Female Photojournalist of color in a Male-Dominated Career



By Vanessa Martinez, PHOTO EDITOR
In many of today’s newsrooms, women alone face major barriers, but especially if you’re a woman of color. Entering this line of work, I knew that this was a male-dominated career and people of color lack representation, you can see it on any news stations on television or if you’re a journalist yourself you can see it on your own work environment.
Quick question, can you think of a well-known woman of color journalist off of the top of your head? I, myself, cannot think of a single person and this isn’t our fault. We just happened to be underrepresented in this career field. We lack representation and we lack respect and deal with being mistreated. Here’s my first hands on experiences as a journalist dealing not only feeling out of place, but having to deal with being treated differently compared to predominantly male journalist at the Bellagio Hotel in Las Vegas.
My name is Vanessa Martinez and I’m a journalist/ Photo Editor for The Pioneer Newspaper at California State University, East Bay. I was giving a wonderful opportunity to attend and cover the 2020 Caucus in Las Vegas with my fellow colleagues Ethan Alonzo and Nolan Higdon.
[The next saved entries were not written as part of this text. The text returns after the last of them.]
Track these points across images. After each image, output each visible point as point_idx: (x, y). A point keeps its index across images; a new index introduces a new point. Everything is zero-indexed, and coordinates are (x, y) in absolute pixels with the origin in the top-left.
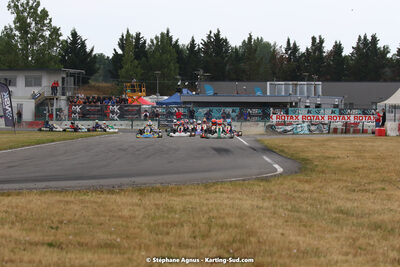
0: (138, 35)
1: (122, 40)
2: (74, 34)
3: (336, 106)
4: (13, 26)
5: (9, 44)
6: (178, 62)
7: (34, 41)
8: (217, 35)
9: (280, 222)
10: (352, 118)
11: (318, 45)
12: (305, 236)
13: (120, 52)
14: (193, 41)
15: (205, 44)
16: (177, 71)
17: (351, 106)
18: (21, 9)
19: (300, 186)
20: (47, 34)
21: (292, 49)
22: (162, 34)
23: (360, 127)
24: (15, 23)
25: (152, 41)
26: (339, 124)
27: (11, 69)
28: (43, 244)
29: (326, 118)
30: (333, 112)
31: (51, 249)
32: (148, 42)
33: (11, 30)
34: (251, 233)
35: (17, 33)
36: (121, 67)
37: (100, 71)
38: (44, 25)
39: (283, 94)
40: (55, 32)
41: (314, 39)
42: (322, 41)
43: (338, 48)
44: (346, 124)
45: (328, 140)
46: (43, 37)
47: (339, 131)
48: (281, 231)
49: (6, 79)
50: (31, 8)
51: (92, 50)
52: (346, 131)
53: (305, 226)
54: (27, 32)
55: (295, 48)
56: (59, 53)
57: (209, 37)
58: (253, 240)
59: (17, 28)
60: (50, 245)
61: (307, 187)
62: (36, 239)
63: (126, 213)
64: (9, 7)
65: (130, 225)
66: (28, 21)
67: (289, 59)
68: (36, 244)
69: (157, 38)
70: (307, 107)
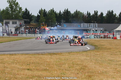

I was definitely looking forward to this trip, (Especially after losing an important figure in my life this month, Rest In Peace Adolfo and Mary Jane Corral). After being invited to report on the caucuses I believed I had earned a level of respect as my male colleagues and however this was not the case. Before this event I felt experienced and was optimist about honing my skills especially since I’ve worked for my Community College newspaper in Santa Barbara and putting them together with my new skills from The Pioneer.
My illusion of being treated the same as my male teammates and the other women in attendance became shattered after facing a memorable moment. The question then became why, after all we had come to this space as professionals in our field.
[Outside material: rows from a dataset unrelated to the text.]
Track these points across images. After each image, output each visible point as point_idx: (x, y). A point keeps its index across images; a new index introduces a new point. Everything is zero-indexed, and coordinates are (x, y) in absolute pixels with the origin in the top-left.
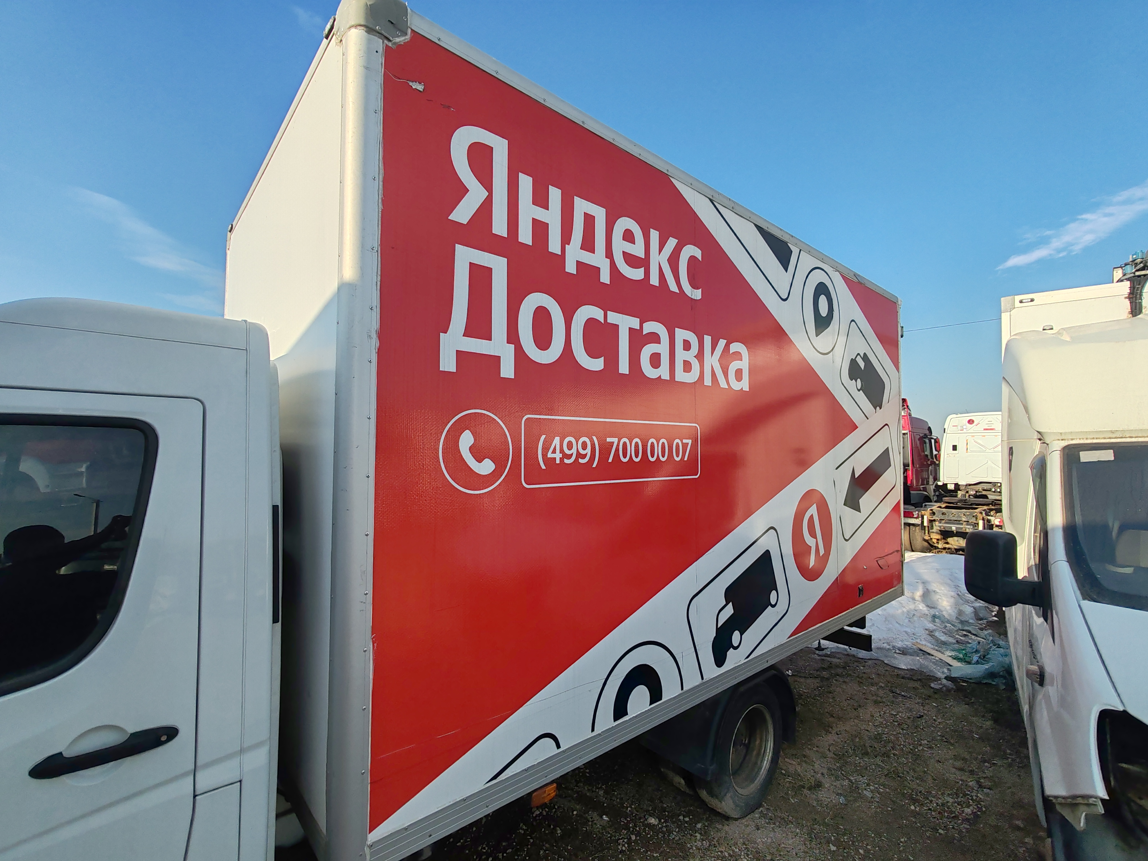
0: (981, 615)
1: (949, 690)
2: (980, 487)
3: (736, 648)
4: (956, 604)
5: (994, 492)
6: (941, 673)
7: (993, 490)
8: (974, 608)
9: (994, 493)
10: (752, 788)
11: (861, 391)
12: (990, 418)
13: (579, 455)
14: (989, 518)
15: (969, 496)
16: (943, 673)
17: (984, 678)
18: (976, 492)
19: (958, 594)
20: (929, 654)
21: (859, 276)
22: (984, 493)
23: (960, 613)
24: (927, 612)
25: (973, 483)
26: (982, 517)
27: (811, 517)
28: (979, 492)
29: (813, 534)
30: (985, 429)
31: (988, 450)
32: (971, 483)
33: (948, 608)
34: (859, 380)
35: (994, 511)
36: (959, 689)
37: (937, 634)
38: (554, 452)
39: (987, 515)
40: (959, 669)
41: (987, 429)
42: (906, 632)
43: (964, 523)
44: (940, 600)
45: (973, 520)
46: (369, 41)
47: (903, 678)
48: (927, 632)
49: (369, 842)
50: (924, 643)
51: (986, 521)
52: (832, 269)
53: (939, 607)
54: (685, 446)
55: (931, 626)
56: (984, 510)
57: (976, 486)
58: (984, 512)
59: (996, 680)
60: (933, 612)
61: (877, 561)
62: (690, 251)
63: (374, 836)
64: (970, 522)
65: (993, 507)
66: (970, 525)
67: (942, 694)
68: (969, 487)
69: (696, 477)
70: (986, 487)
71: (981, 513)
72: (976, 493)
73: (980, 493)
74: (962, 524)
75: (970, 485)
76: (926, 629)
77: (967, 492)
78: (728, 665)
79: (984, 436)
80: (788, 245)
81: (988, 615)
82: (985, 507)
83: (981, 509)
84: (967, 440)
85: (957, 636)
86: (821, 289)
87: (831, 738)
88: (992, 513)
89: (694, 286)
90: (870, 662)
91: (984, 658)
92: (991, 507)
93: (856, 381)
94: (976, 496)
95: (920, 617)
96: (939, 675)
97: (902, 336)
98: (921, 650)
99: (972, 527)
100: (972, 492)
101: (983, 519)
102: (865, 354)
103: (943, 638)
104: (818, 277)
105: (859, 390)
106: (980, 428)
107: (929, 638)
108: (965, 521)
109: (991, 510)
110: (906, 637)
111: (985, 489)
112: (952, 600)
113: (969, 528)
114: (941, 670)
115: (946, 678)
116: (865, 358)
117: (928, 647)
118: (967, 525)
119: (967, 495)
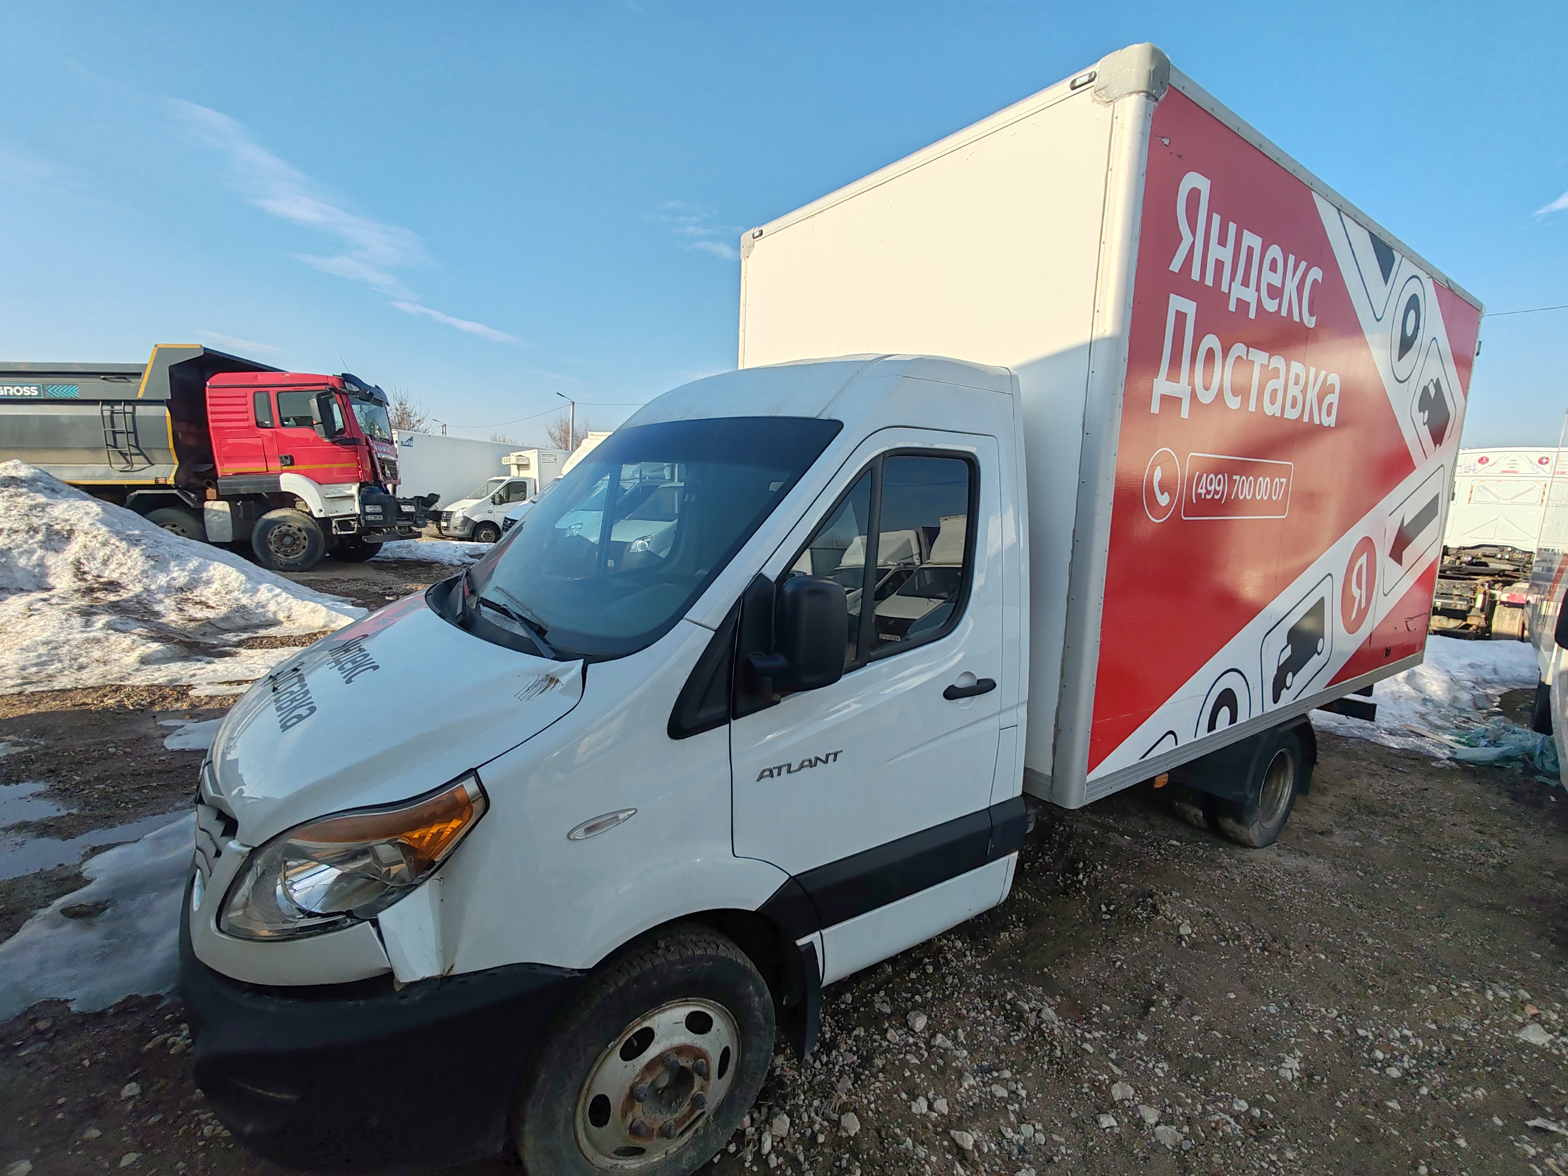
0: (1480, 705)
1: (1453, 769)
2: (1479, 552)
3: (1288, 688)
4: (1450, 690)
5: (1500, 559)
6: (1443, 754)
7: (1499, 556)
8: (1473, 695)
9: (1498, 561)
10: (1270, 825)
11: (1426, 425)
12: (1514, 456)
13: (1216, 492)
14: (1493, 592)
15: (1461, 563)
16: (1444, 753)
17: (1496, 761)
18: (1473, 558)
19: (1452, 679)
20: (1424, 736)
21: (1451, 281)
22: (1484, 560)
23: (1455, 699)
24: (1416, 696)
25: (1469, 546)
26: (1483, 591)
27: (1361, 566)
28: (1477, 558)
29: (1359, 586)
30: (1503, 472)
31: (1501, 501)
32: (1466, 546)
33: (1439, 693)
34: (1427, 412)
35: (1501, 584)
36: (1466, 770)
37: (1430, 718)
38: (1202, 488)
39: (1490, 587)
40: (1465, 752)
41: (1507, 472)
42: (1391, 714)
43: (1456, 598)
44: (1429, 684)
45: (1470, 594)
46: (1147, 105)
47: (1396, 756)
48: (1418, 715)
49: (1087, 782)
50: (1416, 725)
51: (1487, 596)
52: (1427, 276)
53: (1427, 692)
54: (1281, 483)
55: (1422, 709)
56: (1488, 582)
57: (1473, 550)
58: (1487, 584)
59: (1512, 764)
60: (1422, 696)
61: (1406, 622)
62: (1316, 274)
63: (1091, 777)
64: (1465, 596)
65: (1500, 579)
66: (1464, 600)
67: (1445, 773)
68: (1463, 551)
69: (1284, 517)
70: (1488, 551)
71: (1483, 585)
72: (1472, 560)
73: (1478, 560)
74: (1452, 599)
75: (1465, 548)
76: (1417, 713)
77: (1459, 558)
78: (1281, 704)
79: (1501, 481)
80: (1392, 252)
81: (1488, 705)
82: (1489, 578)
83: (1481, 580)
84: (1472, 487)
85: (1455, 722)
86: (1414, 303)
87: (1329, 799)
88: (1496, 586)
89: (1311, 314)
90: (1352, 740)
91: (1494, 743)
92: (1497, 578)
93: (1424, 413)
94: (1471, 563)
95: (1407, 700)
96: (1440, 755)
97: (1478, 354)
98: (1412, 732)
99: (1466, 603)
100: (1466, 559)
101: (1485, 593)
102: (1438, 380)
103: (1439, 723)
104: (1414, 288)
105: (1424, 424)
106: (1497, 469)
107: (1421, 721)
108: (1457, 595)
109: (1496, 582)
110: (1391, 719)
111: (1488, 554)
112: (1445, 685)
113: (1460, 604)
114: (1442, 751)
115: (1448, 759)
116: (1438, 386)
117: (1423, 729)
118: (1460, 600)
119: (1458, 562)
One of my memorable moments was when I gathered around with my colleagues to discuss on what we would be covering with in that moment there was a group of white males setting up their cameras. The sound of tape and cables being dropped was easy to distinguish, as I was listening in to what Higdon wanted Ethan and I to report, this white male seemed to be in his late 40s tapped me on my shoulder expecting me to move without saying excuse me.
In my opinion it’s common courtesy to let someone know that if you’re trying to get through somewhere and someone happens to be in your path is to kindly say excuse me, but instead, he decided to touch my shoulder, and pat me in the hopes that this would make me move. Which it did, I was also taken back with what just happened because I grew up saying excuse me when I was trying to get through at a group of people. After moving he walked past me without hesitation, I looked at Professor Higdon and gave him a face of disbelief what just happened. With experience, it became more prevalent how dominant male culture is, but specifically in journalism.
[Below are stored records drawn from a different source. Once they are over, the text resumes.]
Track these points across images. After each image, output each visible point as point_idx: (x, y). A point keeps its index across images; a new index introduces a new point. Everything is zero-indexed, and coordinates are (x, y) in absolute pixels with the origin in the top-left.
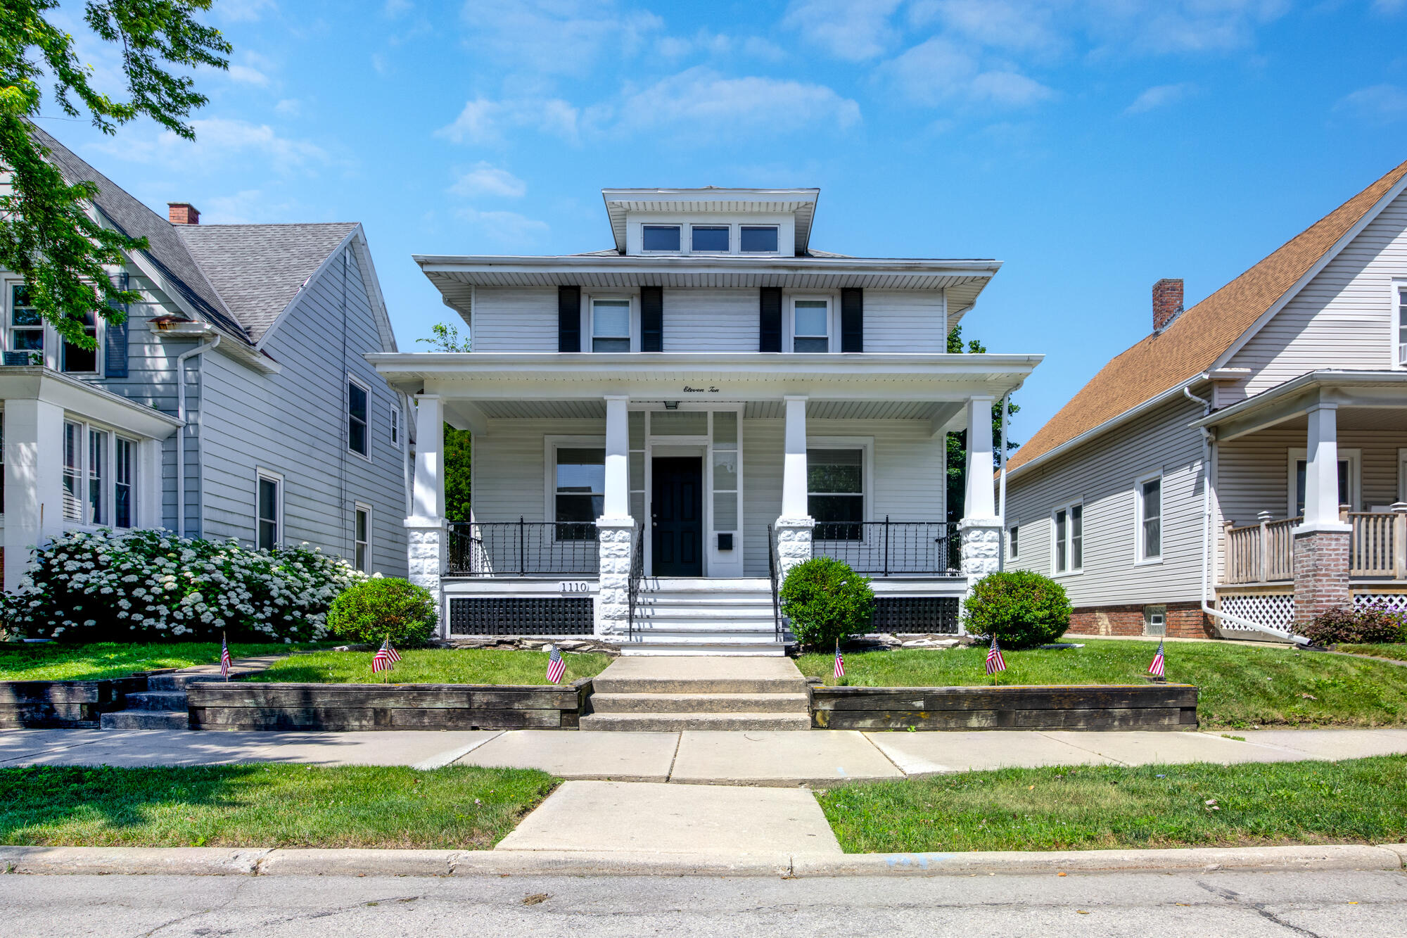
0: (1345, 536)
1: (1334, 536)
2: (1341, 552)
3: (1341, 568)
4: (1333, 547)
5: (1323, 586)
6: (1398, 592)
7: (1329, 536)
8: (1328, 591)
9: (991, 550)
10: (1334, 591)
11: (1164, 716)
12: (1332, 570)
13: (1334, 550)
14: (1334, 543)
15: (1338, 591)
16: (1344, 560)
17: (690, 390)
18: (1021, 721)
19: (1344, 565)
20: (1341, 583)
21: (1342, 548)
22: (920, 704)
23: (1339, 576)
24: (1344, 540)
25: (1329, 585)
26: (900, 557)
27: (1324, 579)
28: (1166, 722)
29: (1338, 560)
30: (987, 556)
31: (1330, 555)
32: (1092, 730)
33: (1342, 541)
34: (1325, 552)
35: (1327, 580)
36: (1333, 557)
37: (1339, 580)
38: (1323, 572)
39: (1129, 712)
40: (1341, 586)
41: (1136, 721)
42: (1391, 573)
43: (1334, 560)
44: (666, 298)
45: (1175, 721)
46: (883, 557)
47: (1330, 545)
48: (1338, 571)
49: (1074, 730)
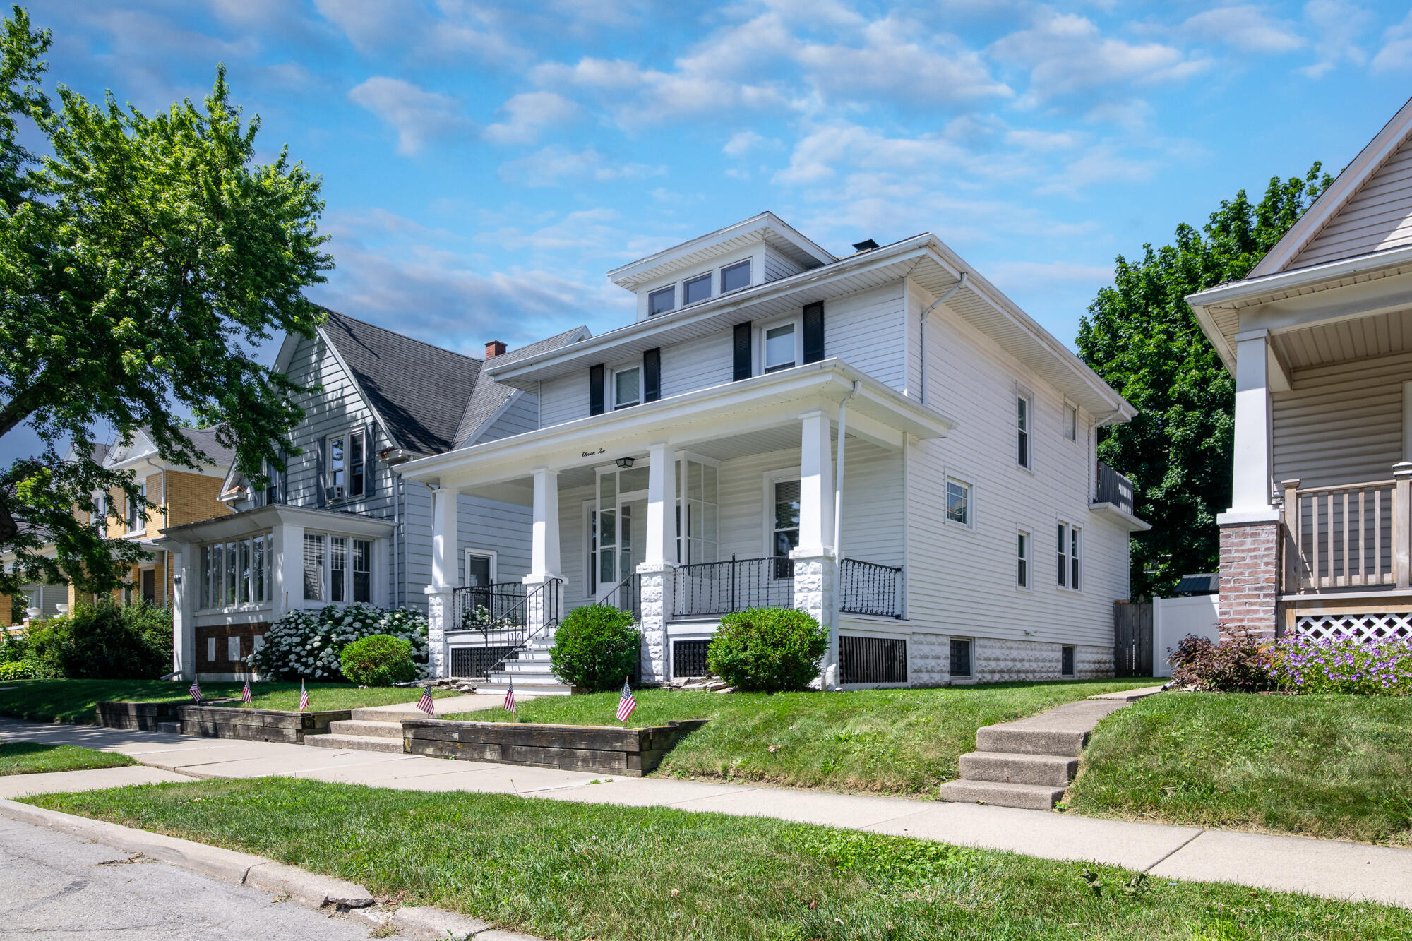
0: (1268, 528)
1: (1248, 529)
2: (1262, 552)
3: (1262, 576)
4: (1248, 546)
5: (1231, 605)
6: (1381, 609)
7: (1240, 530)
8: (1239, 613)
9: (814, 583)
10: (1248, 612)
11: (614, 759)
12: (1246, 582)
13: (1250, 550)
14: (1249, 540)
15: (1256, 612)
16: (1267, 564)
17: (587, 455)
18: (516, 757)
19: (1265, 572)
20: (1262, 599)
21: (1263, 547)
22: (456, 736)
23: (1256, 589)
24: (1270, 534)
25: (1240, 604)
26: (744, 597)
27: (1232, 595)
28: (616, 766)
29: (1256, 565)
30: (810, 590)
31: (1244, 559)
32: (563, 769)
33: (1263, 536)
34: (1234, 554)
35: (1237, 597)
36: (1248, 561)
37: (1258, 596)
38: (1232, 584)
39: (588, 753)
40: (1261, 604)
41: (594, 763)
42: (1388, 578)
43: (1248, 566)
44: (663, 357)
45: (623, 765)
46: (730, 599)
47: (1242, 543)
48: (1257, 581)
49: (550, 767)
That wasn’t the last time this man placed his hand on me, it happened again in the same room but different location. The second time I was photographing and there was a lot of space to move around especially since I was further away from the group and I saw the guy again, and he passed by me and to go to that group and then came back, this time instead of a pat he placed his hands on my both my shoulders so I can move this time shaken my shoulders a little after that he proceeded to walk away to wherever he was rushing to do.
This industry will always underrepresented women, and lack respect specifically women of color like myself. As a young journalist, I experienced my first and I’m sure not my last male womanizes situation. Women of color shouldn’t have to face a different level of respect, we should be treated the same and respected the same. Think of it this way would you have enjoyed this story if it came from your mother, sister or daughter?
With these expenses, I can say it helped me be more on my toes with the way I’m treated and won’t let that stop me from earning the same level of respect as a male.